Camera intrinsics data
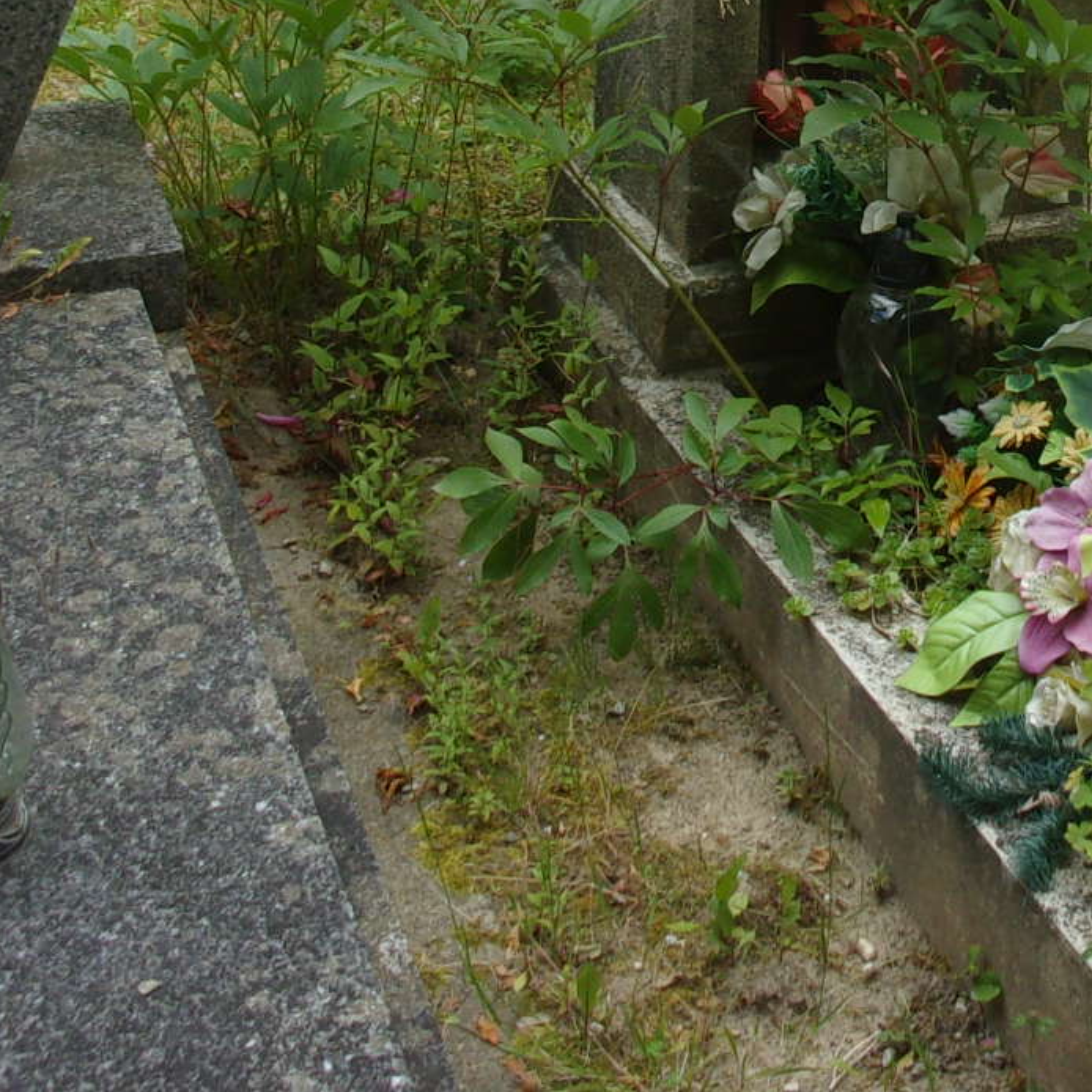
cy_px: 72
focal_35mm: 73
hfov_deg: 23.0
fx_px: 2605
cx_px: 1020
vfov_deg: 23.0
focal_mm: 5.1
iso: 80
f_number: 3.9
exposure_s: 1/170
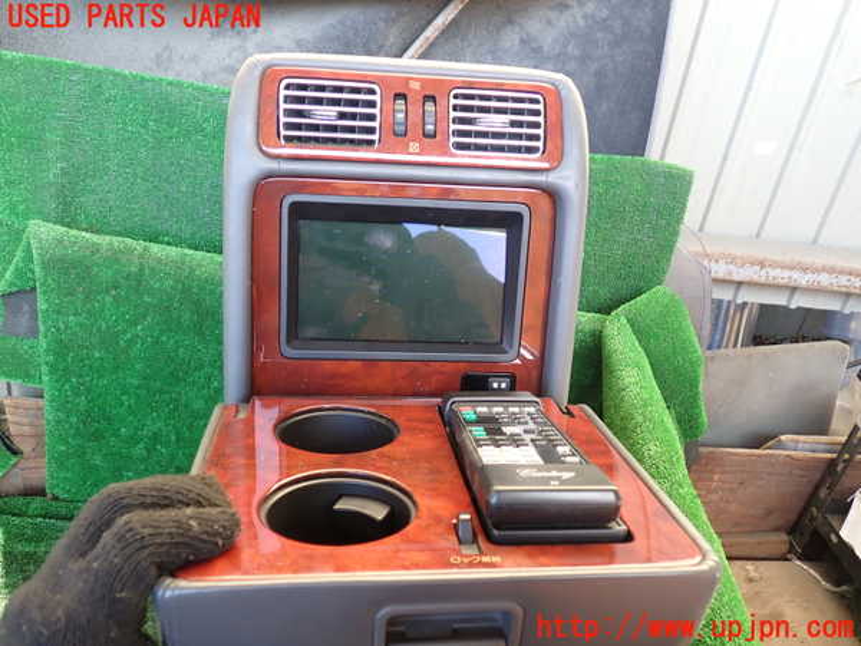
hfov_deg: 60.0
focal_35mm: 30
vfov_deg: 46.8
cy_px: 323
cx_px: 430
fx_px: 746
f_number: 2.3
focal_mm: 5.4
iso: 160
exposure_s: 1/60
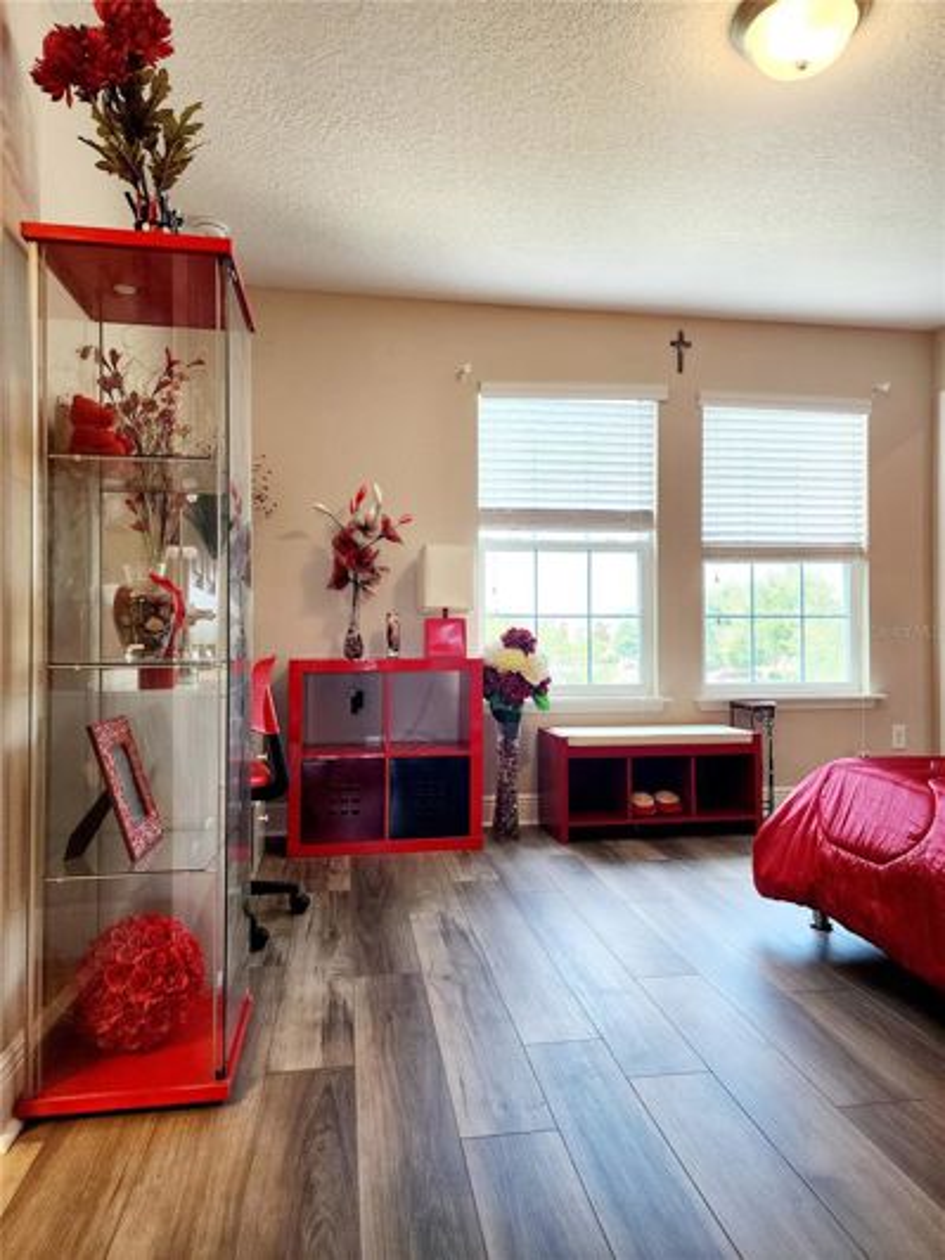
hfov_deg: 58.9
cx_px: 472
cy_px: 630
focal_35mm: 23
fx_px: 837
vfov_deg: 73.9
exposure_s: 1/120
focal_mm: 6.4
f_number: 1.8
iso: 200
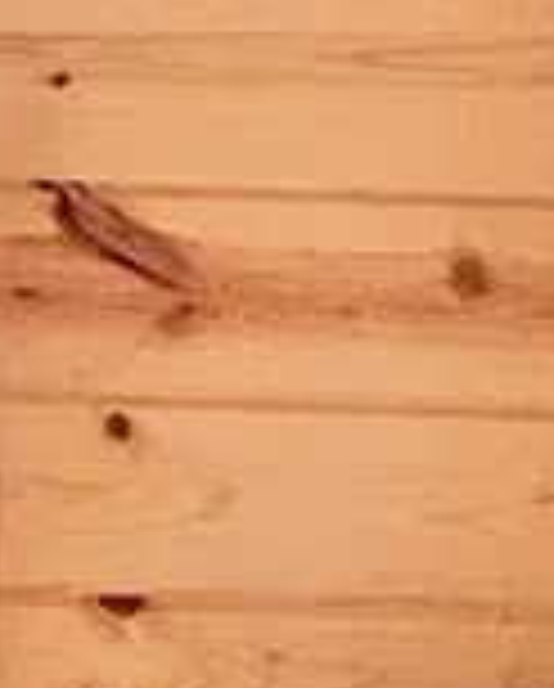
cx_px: -36
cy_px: 787
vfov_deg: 17.2
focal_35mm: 107
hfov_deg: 14.2
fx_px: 2186
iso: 640
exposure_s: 1/60
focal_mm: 2.22
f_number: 2.2
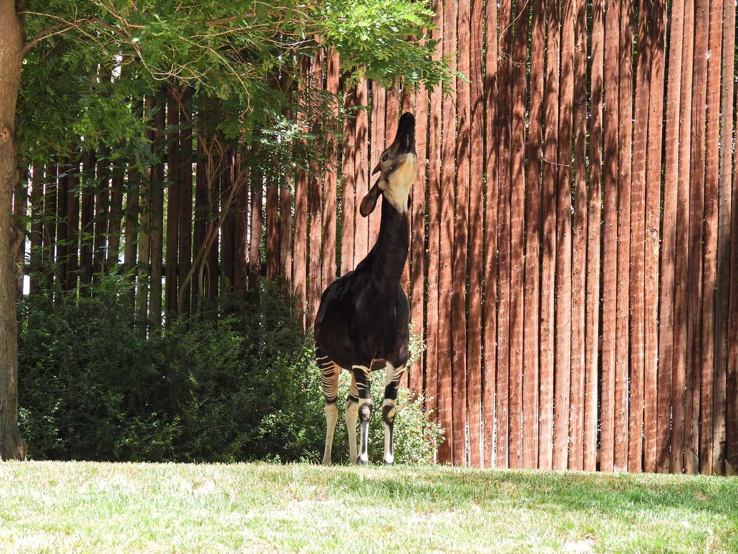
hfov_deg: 10.7
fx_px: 3944
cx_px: 369
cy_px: 277
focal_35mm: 185
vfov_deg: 8.0
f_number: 4.5
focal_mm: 33
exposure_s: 1/125
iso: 100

Prompt: Write out again the lines from the one with "focal_35mm: 107" through the end of the records exactly, without any of the pictures.

Response to this task:
focal_35mm: 107
hfov_deg: 14.2
fx_px: 2186
iso: 640
exposure_s: 1/60
focal_mm: 2.22
f_number: 2.2
hfov_deg: 10.7
fx_px: 3944
cx_px: 369
cy_px: 277
focal_35mm: 185
vfov_deg: 8.0
f_number: 4.5
focal_mm: 33
exposure_s: 1/125
iso: 100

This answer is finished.